## Instructions to follow:
Please copy, exactly as they appear below, the lines from the one containing "10/14/2021 | 0.30 | N | |" through the one containing "levels. | | | |".

====== Input records

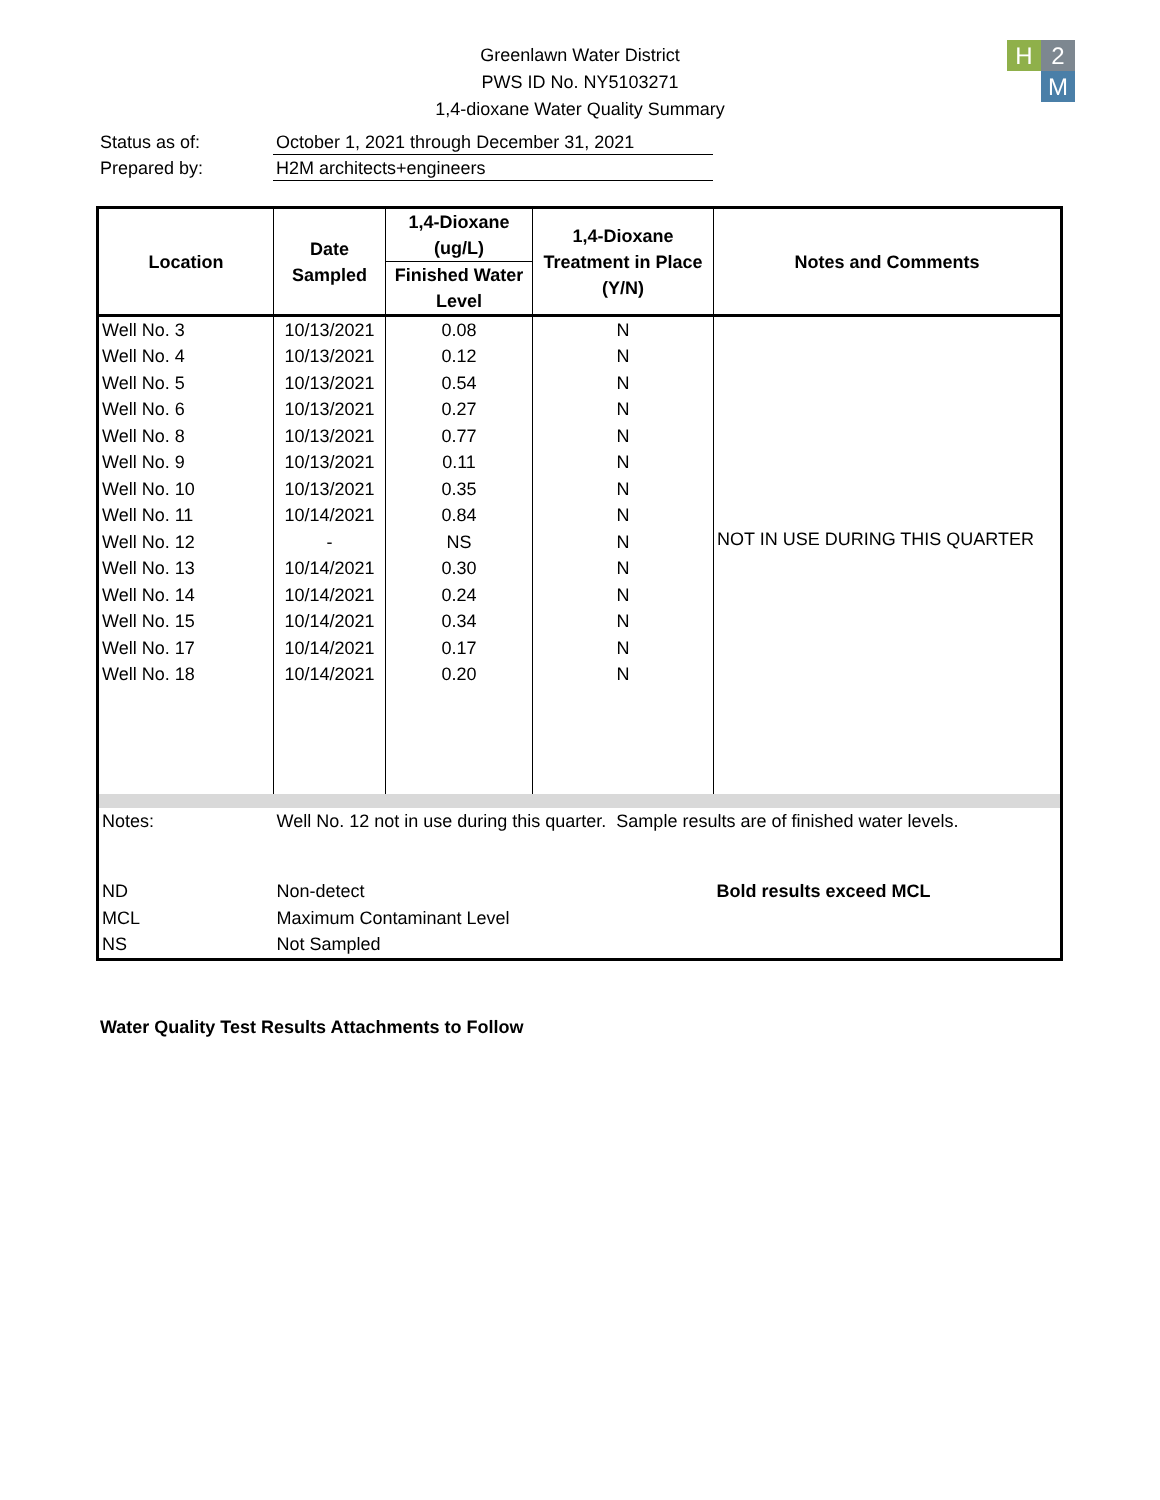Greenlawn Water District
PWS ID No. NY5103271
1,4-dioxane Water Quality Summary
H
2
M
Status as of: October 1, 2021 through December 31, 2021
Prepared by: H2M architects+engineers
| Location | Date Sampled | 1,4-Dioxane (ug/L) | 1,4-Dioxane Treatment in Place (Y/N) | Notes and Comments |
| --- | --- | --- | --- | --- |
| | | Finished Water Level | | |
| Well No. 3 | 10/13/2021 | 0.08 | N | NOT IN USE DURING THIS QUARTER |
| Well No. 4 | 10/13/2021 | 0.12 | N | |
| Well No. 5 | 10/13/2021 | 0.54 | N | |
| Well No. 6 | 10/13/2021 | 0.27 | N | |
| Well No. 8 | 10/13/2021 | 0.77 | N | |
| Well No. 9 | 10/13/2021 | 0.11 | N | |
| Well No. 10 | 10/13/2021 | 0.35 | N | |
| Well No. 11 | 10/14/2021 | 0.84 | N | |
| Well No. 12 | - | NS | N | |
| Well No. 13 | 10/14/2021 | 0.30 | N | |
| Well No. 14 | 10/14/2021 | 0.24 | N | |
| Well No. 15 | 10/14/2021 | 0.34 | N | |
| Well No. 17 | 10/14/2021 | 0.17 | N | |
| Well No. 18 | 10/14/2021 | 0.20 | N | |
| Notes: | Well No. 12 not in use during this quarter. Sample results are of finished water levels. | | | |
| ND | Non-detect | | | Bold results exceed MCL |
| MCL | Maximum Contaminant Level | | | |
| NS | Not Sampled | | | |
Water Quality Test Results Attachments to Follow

============

## Answer to the problem:
| Well No. 13 | 10/14/2021 | 0.30 | N | |
| Well No. 14 | 10/14/2021 | 0.24 | N | |
| Well No. 15 | 10/14/2021 | 0.34 | N | |
| Well No. 17 | 10/14/2021 | 0.17 | N | |
| Well No. 18 | 10/14/2021 | 0.20 | N | |
| Notes: | Well No. 12 not in use during this quarter. Sample results are of finished water levels. | | | |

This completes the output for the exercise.